Five Important Skills every Channel Manager Needs to Possess
Want to hear the most conspicuous statement you will hear all day? Channel managers take on challenging responsibility.
If you’re not chuckling (or at least shaking your head) in obvious agreement, something is wrong—or perhaps my joke isn’t that funny.
Channel managers are required to possess a plethora of social and tactical skills; not just someone whom wears many hats, but someone with a comprehensive understanding of the channel, it’s ever-evolving modifications (in both technology and economics), the complexities and miscommunication it produces as well as the ambiguous gamble an indirect partnership entails.Yes, it’s a burdensome, but also a rewarding responsibility; nonetheless, a trade intended not for the faint of heart. That’s because unlike managing direct in-house personnel, channel management mandates guidance indirectly to one or possibly several different partner networks and teams. Obviously, this presents channel managers with challenges.
let’s explore some of the challenges channel managers face:
1.) Management of an Entity, not an Individual
Usually, when one thinks of management, one thinks of managing individuals (e.g., marketing sales personnel, human resources, consultants, engineers, interns, etc.); however, channel management requires a much broader scope of leadership. The type of direction that focuses on the “big picture” and not on micromanagement and individual consultation. There isn’t enough time, resources, energy, and manpower to “take care of the little things.” This type of management would serve counterintuitive and/or unproductive for both parties.
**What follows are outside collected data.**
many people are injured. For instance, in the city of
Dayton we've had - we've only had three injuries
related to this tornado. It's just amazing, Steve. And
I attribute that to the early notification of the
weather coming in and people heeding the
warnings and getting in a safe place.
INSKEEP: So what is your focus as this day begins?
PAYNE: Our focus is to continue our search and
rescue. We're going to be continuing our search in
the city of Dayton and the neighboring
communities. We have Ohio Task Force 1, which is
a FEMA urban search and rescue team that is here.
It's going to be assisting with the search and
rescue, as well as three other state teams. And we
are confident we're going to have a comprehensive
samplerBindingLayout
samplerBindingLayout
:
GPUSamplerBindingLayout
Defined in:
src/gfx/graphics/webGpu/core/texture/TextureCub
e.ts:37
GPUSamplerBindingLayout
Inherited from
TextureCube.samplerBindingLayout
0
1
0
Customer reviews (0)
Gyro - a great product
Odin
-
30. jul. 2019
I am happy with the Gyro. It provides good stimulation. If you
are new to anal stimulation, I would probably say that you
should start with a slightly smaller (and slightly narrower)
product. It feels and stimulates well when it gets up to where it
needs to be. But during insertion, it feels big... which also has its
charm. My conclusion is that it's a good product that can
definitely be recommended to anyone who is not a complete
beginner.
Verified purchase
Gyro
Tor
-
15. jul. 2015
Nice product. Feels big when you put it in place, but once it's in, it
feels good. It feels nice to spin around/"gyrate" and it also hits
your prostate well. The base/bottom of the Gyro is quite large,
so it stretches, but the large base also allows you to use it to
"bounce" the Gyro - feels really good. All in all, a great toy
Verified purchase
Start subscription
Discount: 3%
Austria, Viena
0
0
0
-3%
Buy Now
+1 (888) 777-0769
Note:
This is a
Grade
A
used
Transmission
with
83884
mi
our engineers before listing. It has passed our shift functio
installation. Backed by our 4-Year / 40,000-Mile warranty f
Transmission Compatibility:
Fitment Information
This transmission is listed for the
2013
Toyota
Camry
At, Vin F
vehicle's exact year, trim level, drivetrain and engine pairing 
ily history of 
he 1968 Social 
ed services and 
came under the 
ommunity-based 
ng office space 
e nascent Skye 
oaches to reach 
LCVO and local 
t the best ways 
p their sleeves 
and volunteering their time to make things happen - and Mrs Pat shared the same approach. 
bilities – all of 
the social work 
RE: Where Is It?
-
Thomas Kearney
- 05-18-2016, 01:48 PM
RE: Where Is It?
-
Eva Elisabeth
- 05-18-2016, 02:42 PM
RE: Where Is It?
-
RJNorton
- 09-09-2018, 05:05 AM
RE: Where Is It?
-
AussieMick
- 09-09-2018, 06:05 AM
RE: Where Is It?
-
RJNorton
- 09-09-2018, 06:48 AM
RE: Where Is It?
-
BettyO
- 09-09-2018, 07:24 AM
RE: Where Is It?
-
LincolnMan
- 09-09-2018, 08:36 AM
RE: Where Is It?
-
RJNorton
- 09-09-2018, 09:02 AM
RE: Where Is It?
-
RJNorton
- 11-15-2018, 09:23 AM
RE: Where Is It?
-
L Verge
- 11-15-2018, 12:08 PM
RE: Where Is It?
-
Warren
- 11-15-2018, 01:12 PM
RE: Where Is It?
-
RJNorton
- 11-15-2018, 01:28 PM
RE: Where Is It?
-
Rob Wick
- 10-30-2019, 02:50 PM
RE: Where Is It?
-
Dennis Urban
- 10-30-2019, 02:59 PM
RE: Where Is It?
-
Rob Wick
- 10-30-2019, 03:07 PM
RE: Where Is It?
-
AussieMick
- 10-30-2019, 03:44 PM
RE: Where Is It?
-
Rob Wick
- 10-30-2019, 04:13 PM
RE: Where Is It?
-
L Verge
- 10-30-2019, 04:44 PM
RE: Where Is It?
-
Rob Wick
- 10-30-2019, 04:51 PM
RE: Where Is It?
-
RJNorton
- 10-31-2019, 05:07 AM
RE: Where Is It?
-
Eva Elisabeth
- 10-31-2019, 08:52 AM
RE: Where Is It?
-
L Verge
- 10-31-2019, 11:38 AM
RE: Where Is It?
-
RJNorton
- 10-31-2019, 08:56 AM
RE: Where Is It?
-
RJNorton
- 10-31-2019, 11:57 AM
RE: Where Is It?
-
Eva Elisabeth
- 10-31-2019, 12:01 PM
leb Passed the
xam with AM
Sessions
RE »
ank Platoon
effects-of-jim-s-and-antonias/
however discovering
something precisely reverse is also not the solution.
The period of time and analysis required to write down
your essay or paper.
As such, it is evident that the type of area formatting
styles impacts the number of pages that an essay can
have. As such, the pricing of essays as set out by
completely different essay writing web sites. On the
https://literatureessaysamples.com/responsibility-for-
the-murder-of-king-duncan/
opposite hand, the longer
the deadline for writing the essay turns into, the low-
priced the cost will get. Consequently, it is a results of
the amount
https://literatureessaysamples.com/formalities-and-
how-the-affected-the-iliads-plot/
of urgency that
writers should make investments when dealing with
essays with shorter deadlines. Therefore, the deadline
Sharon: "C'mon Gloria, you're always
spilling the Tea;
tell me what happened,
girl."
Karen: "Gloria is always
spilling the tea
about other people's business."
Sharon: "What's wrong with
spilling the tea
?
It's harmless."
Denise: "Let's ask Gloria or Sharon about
2.) Reporting is Done Indirectly
Similar to the previous, there are too many logistics, loose ends, and obstacles that go into managing channel partners directly. Unlike direct management, where in-house personnel documents results, road blocks, tasks and priorities to an individual—reporting that is done through the channel requires a very different approach. In the channel industry, reporting goes through a series of personnel; a hierarchy where a specific message is delegated through many “gatekeepers” and is eventual echoed back to the channel manager when deemed necessary.
3.) Priorities are Different
A vendor and channel partner may have similar ambitions, goals, and quotas to meet; however, priorities are usually never shared equally. The differentiation in priorities makes the job of a channel manager even more difficult, because what is urgent to the vendor may not be important to the partner. For example, a vendor’s priority may be to corner a specific market, let’s say the sports technology sector; on the other hand, the partner may only have one client in this market, and therefore does not value this demographic mutually. Ultimately, the partner decides to go in a different direction, leaving the vendor with added competition in the sports tech market, forcing a reduction in pricing.
4.) Different Partners Require Different Business Models
The relationship shared with one partner may be completely different than the relationship shared with another. Depending on the level of revenue acquired from a specific partner will usually determine this; for example, these differences may include: how incentive programs are distributed, the time spent on product training, helping partners convert leads into deals, offering referrals, working together on marketing initiatives, co-branding content, and/or products, etc. Constructing alignment on priority and programs offered is one of the biggest hurdles and most time-consuming components to what a channel manager endures.
5.) Forecasting Becomes Ambiguous
In the channel, there are so many end-customers on top of so many different products that trying to predict and/or analyze market trends becomes painfully taxing. Additionally, knowing where to implement additional resources, knowing which incentives should be offered and identifying the end-customer becomes an ambiguous and demanding endeavor to accurately forecast. Sometimes, certain product categories may be performing differently, which means consistent and transparent communication is absolutely essential. As trivial and, at times, maddening as communicating through the channel is, channel managers have to not only be persistent with partners but also consistently prepared to ask the right questions at any given moment.